── Excerpted text

The US & Iran: At War Since 1979

These flags include the following: The Iranian flag, the IRGC flag, the flag of IRGC’s Aerospace Force, the flag of the Lebanese Hezbollah, the Yemeni Houthi Ansarullah flag, the flag of the Iraqi Popular Mobilization Units (PMU), the Palestinian Hamas, the Afghan Liwa Fatemiyoun and the Pakistani Liwa Zainebiyoun

While most Americans lost interest in Iran after the hostage crisis was over once President Reagan was sworn into office on 20JAN1981, do note that there was zero coincidence here as Robert Parry points out in this article:

President Jimmy Carter was struggling to secure the release of 52 American hostages seized at the U.S. Embassy in Tehran on Nov. 4, 1979, and Republican operatives again were alleged to have gone behind the President’s back.

The hostages were kept in Iran until Reagan was sworn in on Jan. 20, 1981. Over the years, about two dozen sources including Iranian officials, Israeli insiders, European intelligence operatives, Republican activists and even Palestinian leader Yasser Arafat have provided information about alleged contacts with Iran by the Reagan campaign.

────
── Supplied information

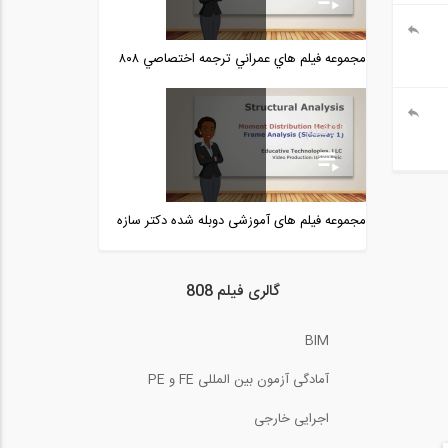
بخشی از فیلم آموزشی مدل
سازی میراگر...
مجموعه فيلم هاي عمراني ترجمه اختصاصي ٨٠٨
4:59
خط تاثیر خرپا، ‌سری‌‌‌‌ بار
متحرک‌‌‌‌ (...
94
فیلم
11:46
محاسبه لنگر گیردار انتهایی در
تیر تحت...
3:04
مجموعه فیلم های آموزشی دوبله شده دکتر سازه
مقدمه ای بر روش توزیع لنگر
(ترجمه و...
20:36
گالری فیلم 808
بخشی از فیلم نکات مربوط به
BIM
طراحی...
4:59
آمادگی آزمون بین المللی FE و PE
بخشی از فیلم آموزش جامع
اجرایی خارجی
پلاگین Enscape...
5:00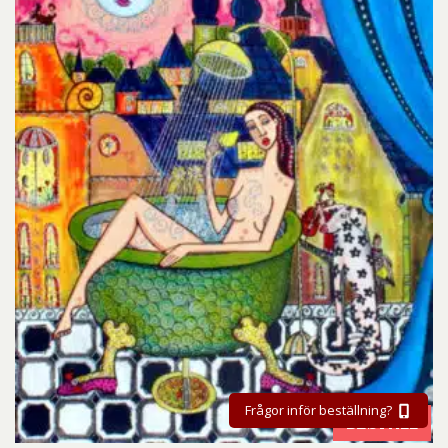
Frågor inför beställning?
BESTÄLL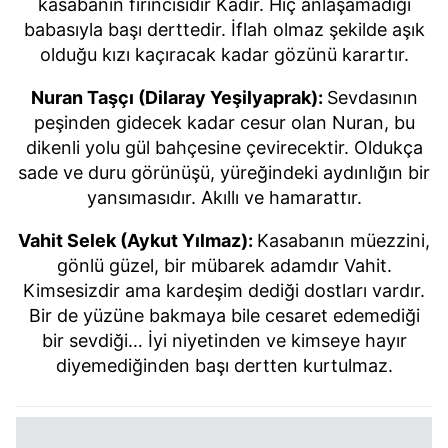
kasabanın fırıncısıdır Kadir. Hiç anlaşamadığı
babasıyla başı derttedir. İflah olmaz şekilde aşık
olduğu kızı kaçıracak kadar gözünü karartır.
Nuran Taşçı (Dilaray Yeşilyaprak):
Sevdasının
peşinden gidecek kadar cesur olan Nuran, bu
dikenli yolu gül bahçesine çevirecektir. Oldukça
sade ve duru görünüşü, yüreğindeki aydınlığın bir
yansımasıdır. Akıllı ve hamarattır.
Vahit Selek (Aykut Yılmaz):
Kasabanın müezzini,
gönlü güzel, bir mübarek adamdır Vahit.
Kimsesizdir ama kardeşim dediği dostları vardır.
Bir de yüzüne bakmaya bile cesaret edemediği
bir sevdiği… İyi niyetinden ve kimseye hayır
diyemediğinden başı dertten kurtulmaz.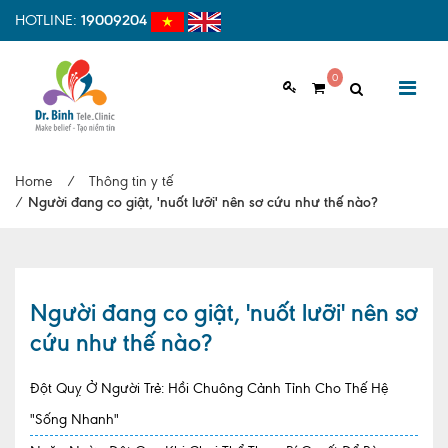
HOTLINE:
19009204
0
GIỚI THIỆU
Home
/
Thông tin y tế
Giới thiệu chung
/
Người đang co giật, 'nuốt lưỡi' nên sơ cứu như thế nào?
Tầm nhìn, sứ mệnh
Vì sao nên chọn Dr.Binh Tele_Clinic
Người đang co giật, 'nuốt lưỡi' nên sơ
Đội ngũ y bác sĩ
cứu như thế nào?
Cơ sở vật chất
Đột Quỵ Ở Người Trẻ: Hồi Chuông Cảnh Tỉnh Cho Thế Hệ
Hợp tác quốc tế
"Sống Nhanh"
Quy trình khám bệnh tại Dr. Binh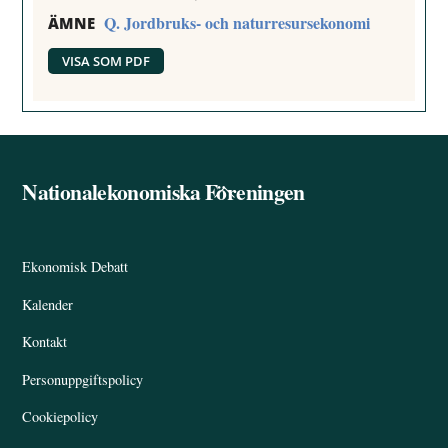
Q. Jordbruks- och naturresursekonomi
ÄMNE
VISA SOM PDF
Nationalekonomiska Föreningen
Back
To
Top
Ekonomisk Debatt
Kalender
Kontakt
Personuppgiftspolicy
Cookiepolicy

────

### Exercise tasks
- a) Write out the passage of the article on the US and Iran that opens with the words containing "While most Americans" and closes with "the Reagan campaign.".
- b) Write what comes next in the article on the US and Iran, picking up right after its final sentence.

### Numbered responses
- a)
While most Americans lost interest in Iran after the hostage crisis was over once President Reagan was sworn into office on 20JAN1981, do note that there was zero coincidence here as Robert Parry points out in this article:

President Jimmy Carter was struggling to secure the release of 52 American hostages seized at the U.S. Embassy in Tehran on Nov. 4, 1979, and Republican operatives again were alleged to have gone behind the President’s back.

The hostages were kept in Iran until Reagan was sworn in on Jan. 20, 1981. Over the years, about two dozen sources including Iranian officials, Israeli insiders, European intelligence operatives, Republican activists and even Palestinian leader Yasser Arafat have provided information about alleged contacts with Iran by the Reagan campaign.

- b)
This October Surprise controversy finally drew some official attention in 1991-92 around the question of whether Ronald Reagan’s secret arms sales to Iran in 1985-86 the Iran-Contra Affair had originated several years earlier via his campaign’s contacts with Iran during Carter’s hostage crisis in 1980.

As this clip indicates, Iran came back into the US news cycle in the mid-1980s with the Iran-Contra Affair. However, dealing with the enemy was justified to hide the money trail but make no mistake, the US and Iran were still at war. The US really wants the heady days of the 1970s when its puppet, the Shah of Iran, allowed the US a place in the Middle East to “spread democracy” (sarcasm)

While this war has had its seasons, the events of the past week launches the US Empire into a brand new season of war, not just with Iran, but with all their allies in the region, as the extra kick the US gave Iran by a “combo” murdering of Iran’s top general who was on a peace mission between Saudi Arabia and Iraq brokered by Iraq AND Iraq’s general has resulted in the last straw in the Iraq-US “relationship”. If Iraq had a Facebook page it would read:

While Iraq will chart its own course now in off-loading their invader, partial re-builder and since 2014 their “protector” from ISIS, Iran can now count on many more allies in their new and refreshed mission to USXITME (US Exit Middle East).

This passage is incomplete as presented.